§ THE DATA:
====

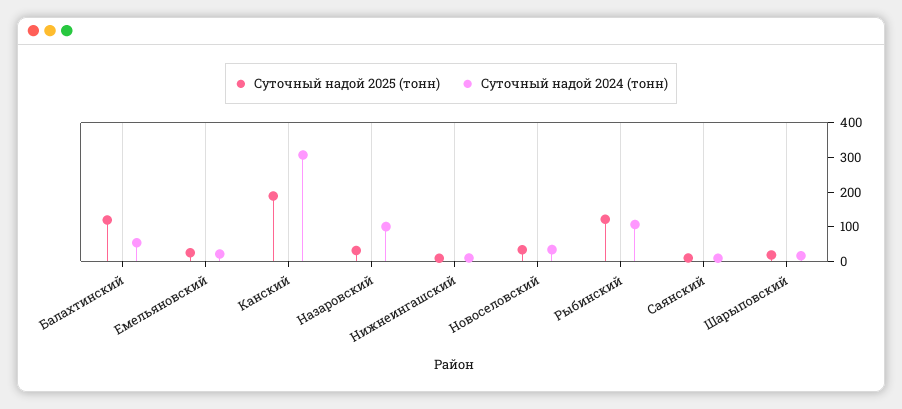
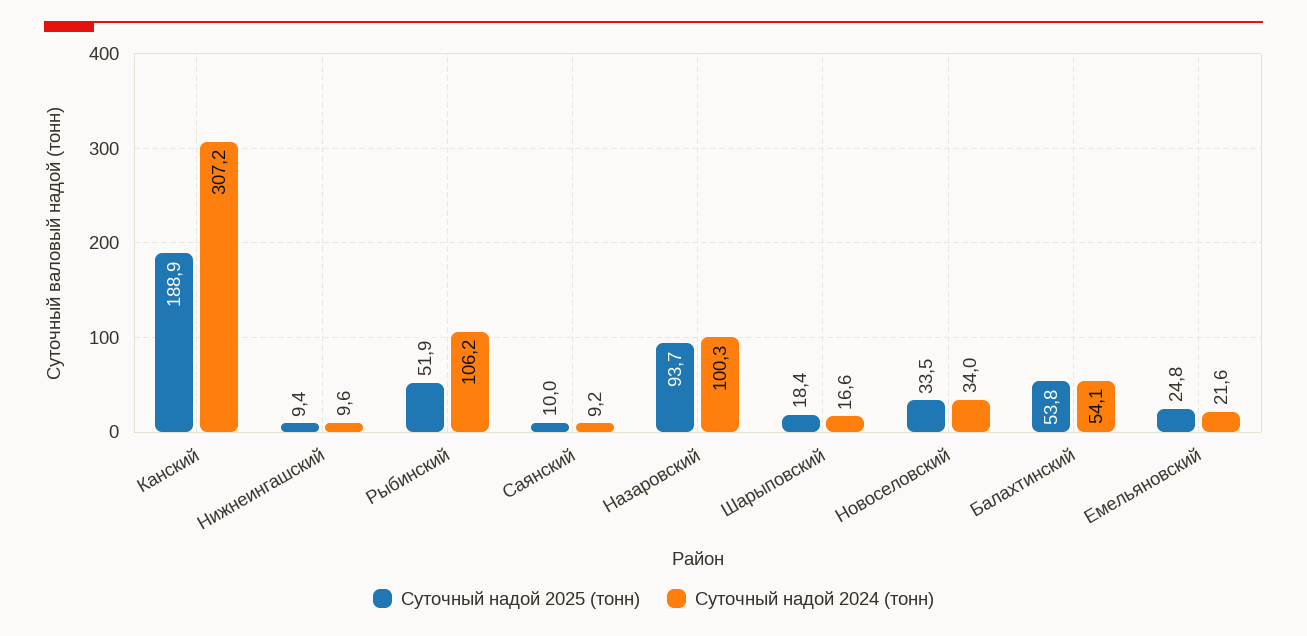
  {
    "Суточный надой 2025 (тонн)": {
-     "Балахтинский": 125,
+     "Балахтинский": 53.8,
      "Емельяновский": 24.8,
      "Канский": 188.9,
-     "Назаровский": 25,
+     "Назаровский": 93.7,
      "Нижнеингашский": 9.4,
      "Новоселовский": 33.5,
-     "Рыбинский": 125,
+     "Рыбинский": 51.9,
      "Саянский": 10,
      "Шарыповский": 18.4
    },
    "Суточный надой 2024 (тонн)": {
      "Балахтинский": 54.1,
      "Емельяновский": 21.6,
      "Канский": 307.2,
      "Назаровский": 100.3,
      "Нижнеингашский": 9.6,
      "Новоселовский": 34,
      "Рыбинский": 106.2,
      "Саянский": 9.2,
      "Шарыповский": 16.6
    }
  }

====

§ PROBLEM DETAILS: The answer should hold every line of the listing, copied exactly, with no pictures.

§ OUTPUT OF THE EXERCISE:
  {
    "Суточный надой 2025 (тонн)": {
-     "Балахтинский": 125,
+     "Балахтинский": 53.8,
      "Емельяновский": 24.8,
      "Канский": 188.9,
-     "Назаровский": 25,
+     "Назаровский": 93.7,
      "Нижнеингашский": 9.4,
      "Новоселовский": 33.5,
-     "Рыбинский": 125,
+     "Рыбинский": 51.9,
      "Саянский": 10,
      "Шарыповский": 18.4
    },
    "Суточный надой 2024 (тонн)": {
      "Балахтинский": 54.1,
      "Емельяновский": 21.6,
      "Канский": 307.2,
      "Назаровский": 100.3,
      "Нижнеингашский": 9.6,
      "Новоселовский": 34,
      "Рыбинский": 106.2,
      "Саянский": 9.2,
      "Шарыповский": 16.6
    }
  }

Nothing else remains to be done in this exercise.